TASK INPUT below:

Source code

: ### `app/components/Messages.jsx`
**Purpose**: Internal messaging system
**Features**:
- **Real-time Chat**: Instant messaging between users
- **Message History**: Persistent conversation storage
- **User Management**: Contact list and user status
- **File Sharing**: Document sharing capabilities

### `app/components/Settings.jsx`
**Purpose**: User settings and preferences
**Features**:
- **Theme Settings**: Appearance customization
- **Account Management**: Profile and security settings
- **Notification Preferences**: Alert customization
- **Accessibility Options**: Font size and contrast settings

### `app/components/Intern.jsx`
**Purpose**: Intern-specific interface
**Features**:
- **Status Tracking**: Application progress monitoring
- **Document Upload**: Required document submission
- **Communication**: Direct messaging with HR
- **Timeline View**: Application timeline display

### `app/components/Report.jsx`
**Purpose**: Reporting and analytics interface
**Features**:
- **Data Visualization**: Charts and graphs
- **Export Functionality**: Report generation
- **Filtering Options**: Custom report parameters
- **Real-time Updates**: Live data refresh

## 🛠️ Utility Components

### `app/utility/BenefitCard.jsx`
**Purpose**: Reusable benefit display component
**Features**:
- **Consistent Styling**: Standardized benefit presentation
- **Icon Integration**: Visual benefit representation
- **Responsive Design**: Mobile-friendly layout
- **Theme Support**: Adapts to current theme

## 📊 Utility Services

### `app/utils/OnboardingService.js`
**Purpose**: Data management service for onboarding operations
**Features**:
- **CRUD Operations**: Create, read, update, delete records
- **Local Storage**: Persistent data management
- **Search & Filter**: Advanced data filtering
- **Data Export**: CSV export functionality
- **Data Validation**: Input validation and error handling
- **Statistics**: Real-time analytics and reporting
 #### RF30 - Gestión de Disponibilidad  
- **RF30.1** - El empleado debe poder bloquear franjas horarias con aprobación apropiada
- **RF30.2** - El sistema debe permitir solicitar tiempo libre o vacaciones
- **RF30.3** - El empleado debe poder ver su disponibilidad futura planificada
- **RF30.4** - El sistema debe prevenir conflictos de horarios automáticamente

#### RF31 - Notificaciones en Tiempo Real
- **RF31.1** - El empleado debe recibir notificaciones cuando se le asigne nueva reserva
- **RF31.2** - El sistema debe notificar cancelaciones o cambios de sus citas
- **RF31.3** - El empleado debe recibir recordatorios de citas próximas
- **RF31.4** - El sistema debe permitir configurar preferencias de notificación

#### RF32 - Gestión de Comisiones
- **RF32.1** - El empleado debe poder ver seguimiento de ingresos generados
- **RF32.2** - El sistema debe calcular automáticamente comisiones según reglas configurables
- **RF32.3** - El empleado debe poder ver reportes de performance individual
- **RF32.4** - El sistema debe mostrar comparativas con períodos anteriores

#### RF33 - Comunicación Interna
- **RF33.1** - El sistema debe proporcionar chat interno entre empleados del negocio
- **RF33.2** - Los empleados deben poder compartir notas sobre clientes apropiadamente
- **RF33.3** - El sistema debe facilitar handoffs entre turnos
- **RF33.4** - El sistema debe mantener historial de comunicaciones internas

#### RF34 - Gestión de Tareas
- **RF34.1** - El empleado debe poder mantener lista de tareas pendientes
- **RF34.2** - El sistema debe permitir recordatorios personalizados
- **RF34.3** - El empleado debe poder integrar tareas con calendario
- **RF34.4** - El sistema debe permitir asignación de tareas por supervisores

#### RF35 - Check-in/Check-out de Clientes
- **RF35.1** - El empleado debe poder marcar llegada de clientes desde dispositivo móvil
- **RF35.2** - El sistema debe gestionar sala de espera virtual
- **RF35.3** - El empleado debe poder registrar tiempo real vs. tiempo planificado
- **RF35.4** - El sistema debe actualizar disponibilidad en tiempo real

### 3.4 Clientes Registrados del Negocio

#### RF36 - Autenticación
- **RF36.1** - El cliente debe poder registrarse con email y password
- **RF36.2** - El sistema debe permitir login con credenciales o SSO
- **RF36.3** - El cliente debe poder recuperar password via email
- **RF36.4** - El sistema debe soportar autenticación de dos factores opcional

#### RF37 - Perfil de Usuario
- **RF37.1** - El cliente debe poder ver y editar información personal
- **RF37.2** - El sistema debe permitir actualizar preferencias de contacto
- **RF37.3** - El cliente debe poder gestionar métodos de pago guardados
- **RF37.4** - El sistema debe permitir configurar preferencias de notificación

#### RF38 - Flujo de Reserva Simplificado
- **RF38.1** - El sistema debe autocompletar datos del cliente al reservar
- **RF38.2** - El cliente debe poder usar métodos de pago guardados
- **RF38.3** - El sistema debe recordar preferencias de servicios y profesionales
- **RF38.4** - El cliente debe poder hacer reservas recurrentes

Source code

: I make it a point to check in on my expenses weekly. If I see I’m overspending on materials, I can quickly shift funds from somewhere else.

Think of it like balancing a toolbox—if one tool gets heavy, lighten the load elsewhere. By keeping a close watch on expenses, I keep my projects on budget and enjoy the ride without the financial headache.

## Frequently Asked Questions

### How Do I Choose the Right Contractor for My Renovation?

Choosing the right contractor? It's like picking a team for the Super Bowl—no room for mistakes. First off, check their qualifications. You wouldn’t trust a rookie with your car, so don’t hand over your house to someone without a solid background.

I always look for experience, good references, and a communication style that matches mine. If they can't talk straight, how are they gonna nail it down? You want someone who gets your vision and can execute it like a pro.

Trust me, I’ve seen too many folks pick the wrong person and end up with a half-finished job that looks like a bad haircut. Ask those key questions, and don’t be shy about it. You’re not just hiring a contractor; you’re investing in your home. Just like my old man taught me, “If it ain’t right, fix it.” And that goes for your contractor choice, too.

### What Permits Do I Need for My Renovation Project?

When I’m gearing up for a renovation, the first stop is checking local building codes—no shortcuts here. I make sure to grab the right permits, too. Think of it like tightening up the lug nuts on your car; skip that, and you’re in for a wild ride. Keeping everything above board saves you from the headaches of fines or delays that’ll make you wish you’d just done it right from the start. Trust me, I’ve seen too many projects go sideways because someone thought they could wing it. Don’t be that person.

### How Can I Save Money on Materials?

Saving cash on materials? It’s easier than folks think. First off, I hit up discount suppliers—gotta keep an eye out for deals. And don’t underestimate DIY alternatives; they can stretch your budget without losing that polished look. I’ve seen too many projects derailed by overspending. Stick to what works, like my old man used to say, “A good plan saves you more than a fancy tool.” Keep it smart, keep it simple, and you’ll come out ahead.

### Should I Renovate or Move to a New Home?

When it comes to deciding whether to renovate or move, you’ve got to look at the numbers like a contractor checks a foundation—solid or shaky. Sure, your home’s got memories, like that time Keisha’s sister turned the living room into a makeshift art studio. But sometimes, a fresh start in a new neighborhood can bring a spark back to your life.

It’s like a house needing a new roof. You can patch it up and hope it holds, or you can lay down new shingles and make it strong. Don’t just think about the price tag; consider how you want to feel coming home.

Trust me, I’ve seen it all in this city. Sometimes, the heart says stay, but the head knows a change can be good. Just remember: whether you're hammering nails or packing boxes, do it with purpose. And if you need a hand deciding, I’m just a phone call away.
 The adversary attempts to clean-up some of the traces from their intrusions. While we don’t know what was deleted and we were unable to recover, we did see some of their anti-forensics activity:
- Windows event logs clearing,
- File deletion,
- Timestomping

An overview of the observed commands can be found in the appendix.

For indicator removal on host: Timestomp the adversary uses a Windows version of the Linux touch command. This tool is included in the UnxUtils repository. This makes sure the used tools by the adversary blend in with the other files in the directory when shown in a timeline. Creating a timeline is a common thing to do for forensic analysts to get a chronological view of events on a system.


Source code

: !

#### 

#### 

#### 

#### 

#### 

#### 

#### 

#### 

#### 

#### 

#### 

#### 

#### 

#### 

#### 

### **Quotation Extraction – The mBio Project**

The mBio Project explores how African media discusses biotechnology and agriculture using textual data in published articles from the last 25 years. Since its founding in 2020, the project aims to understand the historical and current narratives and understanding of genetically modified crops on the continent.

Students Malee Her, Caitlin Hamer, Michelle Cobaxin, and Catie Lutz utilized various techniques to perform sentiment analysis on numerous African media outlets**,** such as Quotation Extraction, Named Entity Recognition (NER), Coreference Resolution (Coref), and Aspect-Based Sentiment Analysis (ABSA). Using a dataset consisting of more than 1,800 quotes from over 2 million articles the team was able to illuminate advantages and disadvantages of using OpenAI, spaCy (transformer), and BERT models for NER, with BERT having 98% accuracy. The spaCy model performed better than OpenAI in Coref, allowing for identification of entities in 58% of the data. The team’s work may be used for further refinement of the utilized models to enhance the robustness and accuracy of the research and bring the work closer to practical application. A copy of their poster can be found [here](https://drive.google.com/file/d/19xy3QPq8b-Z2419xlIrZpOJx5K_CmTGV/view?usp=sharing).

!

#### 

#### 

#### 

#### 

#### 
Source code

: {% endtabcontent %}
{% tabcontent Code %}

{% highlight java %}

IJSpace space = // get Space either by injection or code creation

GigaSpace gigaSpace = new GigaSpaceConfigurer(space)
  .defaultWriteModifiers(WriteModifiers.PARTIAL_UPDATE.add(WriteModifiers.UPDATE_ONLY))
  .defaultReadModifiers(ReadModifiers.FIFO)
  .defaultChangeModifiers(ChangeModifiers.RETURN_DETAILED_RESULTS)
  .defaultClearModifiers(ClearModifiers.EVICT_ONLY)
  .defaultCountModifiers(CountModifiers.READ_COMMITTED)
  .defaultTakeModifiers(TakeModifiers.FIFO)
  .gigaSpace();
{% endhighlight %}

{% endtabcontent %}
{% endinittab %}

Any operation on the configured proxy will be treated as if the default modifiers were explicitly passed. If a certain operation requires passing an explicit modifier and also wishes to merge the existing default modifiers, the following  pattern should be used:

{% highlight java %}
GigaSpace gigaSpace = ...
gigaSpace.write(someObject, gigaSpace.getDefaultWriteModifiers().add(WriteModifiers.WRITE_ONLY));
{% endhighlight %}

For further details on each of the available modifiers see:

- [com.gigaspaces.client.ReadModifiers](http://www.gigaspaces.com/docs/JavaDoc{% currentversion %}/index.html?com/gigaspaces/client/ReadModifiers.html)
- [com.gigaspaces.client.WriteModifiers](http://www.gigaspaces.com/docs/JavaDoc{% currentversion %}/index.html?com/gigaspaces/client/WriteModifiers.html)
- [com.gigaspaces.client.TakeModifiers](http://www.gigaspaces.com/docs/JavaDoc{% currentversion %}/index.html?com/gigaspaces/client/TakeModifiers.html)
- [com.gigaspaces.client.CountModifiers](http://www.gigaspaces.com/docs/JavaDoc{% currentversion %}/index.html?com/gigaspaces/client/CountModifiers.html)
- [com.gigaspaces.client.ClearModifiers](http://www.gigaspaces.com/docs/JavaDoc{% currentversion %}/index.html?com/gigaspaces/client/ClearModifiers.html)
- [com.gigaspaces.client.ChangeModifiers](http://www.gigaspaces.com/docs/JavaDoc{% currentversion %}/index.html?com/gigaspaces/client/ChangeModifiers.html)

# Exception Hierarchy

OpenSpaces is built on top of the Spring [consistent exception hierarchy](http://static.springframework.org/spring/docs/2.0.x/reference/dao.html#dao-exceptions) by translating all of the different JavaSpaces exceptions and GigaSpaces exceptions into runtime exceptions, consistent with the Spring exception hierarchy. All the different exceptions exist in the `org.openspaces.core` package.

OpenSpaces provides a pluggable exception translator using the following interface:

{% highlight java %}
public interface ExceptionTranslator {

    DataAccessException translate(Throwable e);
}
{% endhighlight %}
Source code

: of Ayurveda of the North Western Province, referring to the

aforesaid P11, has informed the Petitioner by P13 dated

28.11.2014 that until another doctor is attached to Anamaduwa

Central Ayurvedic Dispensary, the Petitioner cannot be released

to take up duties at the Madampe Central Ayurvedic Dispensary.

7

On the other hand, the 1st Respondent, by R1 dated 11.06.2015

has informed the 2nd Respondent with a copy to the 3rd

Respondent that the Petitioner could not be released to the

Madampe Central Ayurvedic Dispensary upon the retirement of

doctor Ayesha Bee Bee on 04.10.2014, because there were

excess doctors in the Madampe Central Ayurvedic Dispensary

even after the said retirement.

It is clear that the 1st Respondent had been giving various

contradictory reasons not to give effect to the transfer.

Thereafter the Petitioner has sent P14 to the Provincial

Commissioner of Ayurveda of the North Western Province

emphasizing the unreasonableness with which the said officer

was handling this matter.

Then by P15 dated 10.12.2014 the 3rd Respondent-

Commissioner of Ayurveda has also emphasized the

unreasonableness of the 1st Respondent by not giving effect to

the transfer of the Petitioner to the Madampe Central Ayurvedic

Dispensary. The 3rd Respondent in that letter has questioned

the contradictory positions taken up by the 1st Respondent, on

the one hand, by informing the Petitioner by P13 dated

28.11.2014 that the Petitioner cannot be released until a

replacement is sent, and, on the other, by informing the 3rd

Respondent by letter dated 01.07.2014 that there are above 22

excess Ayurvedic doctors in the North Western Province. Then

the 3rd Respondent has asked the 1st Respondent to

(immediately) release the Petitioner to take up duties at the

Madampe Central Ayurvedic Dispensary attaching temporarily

End of TASK INPUT.

*THE PROBLEM*
Count, in the data above, the lines that hold "Theme". Return only that count.

*EXERCISE SOLUTION*
2